Around the country, interfaith prayer meetings have already been held in
several cities, including one in Bay Ridge, Brooklyn, last night, with
Muslim leaders joining other clergy members to voice support for the victims.
A coalition of Muslim advocacy groups
in Washington exhorted Muslim doctors to aid victims and urged Muslim-Americans
to donate blood. They urged mosques to take extra security measures and
encouraged "those who wear Islamic attire" to consider staying clear of
public areas.
Some mosques closed their doors
out of fear. The Islamic Center of Irving, a mosque in suburban Dallas,
had its windows shattered by gunshots. One mosque in San Francisco found
on its doorsteps a bag of what appeared to be blood. And in Alexandria,
Va., a vandal threw two bricks through the windows of an Islamic bookstore;
handwritten notes with anti-Muslim sentiments were found attached to the
bricks.
While Muslims' lives were clearly
changed, also changed were the lives of people who had nothing to do with
the Islamic world but who might appear alien to untutored American eyes.
Indian women chose not to wear their flowing, pajama-tunic outfits. Sikh
men, with their religiously prescribed beards and turbans, reported being
accosted. They said they were apparently being mistaken as followers of
Osama bin Laden, pictured on television with a turban of a different sort.
In Providence, R.I., yesterday, a Sikh man in a turban was pulled off a
Boston-to- Washington train by the police. In Richmond Hill, Queens, one
Sikh man was beaten with a baseball bat; two others were shot at with a
paint- ball gun. Police arrested two men. "Quite frankly, it's worse for
us because they keep showing these pictures of bin Laden on television
wearing a turban," said Mandeep Dhillon, a lawyer in Menlo Park, Calif.,
and an advocate for Sikh rights. "It's making us incredibly vulnerable."
Amrik Singh Chawla, a financial
services consultant who was chased by the three men in Lower Manhattan
on Tuesday, sprinted onto a train and landed in Brooklyn, where he slipped
into a shop, stuffed his turban into his briefcase and wore his hair in
a ponytail for the rest of the day. "I'm like terrified for my life now,
not just seeing people flying out of buildings, but for my own life," Mr.
Chawla said.
In New York, police officers stood
sentry outside many mosques. The most popular Arab and Muslim shopping
strips one along Atlantic Avenue in Brooklyn, another along Steinway Street
in Astoria, Queens were lined with police. Outside a mosque on Steinway
Street late yesterday morning, a man stood with a homemade placard that
read, "Get out of our country." At a makeshift memorial at Union Square,
a spat broke out over a favorable comment about Islam.

◆ DATASET ◆
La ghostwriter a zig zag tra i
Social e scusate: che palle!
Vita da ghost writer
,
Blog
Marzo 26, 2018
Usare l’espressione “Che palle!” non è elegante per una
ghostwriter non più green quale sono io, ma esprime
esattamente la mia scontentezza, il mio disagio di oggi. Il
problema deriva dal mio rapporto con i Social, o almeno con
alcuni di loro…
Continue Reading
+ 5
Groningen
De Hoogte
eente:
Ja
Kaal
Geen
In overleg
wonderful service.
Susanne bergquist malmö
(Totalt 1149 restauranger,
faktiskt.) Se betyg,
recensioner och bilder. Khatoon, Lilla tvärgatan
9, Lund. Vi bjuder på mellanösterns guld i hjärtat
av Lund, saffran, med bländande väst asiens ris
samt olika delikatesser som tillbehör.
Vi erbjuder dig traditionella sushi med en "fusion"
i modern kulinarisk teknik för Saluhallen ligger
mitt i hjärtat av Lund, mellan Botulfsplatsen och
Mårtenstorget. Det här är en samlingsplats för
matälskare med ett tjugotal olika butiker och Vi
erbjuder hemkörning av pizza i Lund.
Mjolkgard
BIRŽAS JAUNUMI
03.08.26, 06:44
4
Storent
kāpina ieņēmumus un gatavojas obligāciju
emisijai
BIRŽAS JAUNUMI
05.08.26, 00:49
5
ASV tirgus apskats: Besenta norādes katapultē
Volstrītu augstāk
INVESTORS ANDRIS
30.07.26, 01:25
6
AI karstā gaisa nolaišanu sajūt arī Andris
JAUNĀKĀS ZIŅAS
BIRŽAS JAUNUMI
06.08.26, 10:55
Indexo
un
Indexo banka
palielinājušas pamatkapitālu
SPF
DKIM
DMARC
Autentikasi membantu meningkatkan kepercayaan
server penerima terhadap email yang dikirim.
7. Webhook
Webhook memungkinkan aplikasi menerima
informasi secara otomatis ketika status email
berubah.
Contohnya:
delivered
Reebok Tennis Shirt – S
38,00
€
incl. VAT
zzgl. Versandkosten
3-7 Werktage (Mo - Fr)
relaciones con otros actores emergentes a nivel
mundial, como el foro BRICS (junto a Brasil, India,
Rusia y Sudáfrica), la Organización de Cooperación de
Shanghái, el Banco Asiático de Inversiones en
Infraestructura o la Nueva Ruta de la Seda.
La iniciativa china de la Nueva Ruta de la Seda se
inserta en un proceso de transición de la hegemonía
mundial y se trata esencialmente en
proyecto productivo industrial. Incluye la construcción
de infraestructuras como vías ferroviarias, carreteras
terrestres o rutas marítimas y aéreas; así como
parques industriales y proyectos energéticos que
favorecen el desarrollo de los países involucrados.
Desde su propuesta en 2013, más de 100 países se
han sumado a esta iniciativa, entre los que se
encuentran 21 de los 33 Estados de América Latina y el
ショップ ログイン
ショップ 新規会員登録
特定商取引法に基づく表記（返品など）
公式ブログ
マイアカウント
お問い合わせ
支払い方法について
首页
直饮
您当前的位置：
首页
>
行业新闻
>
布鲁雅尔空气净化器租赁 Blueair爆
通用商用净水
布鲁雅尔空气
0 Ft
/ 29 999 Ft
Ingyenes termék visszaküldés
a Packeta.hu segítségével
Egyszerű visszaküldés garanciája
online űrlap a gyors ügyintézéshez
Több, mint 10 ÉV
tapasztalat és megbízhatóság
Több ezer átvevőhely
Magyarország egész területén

◆ ACTIVITIES ◆
(1) In the article on the backlash against Muslims and Sikhs, which mosque in suburban Dallas had its windows shattered by gunshots?
(2) Pick up the article on the backlash against Muslims and Sikhs after its final sentence and continue it.

◆ ANSWERS GIVEN ◆
(1) The Islamic Center of Irving.

(2)
Nowhere was the apprehension of
ordinary Arab and Muslim New Yorkers as apparent as it was yesterday at
the offices of the Arab- American Family Service Center in Cobble Hill.
Its executive director, Emira Habiby-Browne, a Palestinian-American, had
yanked the group's name off the front door early Tuesday morning. Yesterday
afternoon, she had bolted all the doors that led to her office and holed
up inside with a legal pad and a telephone. Two kinds of calls came in,
she said. There were threats. One man said, for instance, "You should all
die for what you've done to my country." There were requests for guidance.
An Arab woman called, wanting to donate blood but afraid to step outside
in her traditional hijab.
Another stopped by the office, bewildered
about how to speak to the parents of her son's friends or what to tell
him about how to handle himself. Ms. Habiby-Browne spent much of the afternoon
lining up her staff to head out to schools with large numbers of Arab children.
Even her staff psychologist was wary of coming in. "My concern is the children
when they go back to school," she said. "I don't know if they'll know how
to respond."
Indeed, she was already weary trying
to come up with the right things to say. She had said them all before during
the gulf war, during the 1993 World Trade Center bombing, in the days after
Oklahoma City. "Has anybody thought about the Arabs who work in the World
Trade Center?" she wondered aloud. "This is a community like any other
community. They vote. They pay taxes." Her throat was running dry at this
point. "Arab-Americans who are here chose to be here."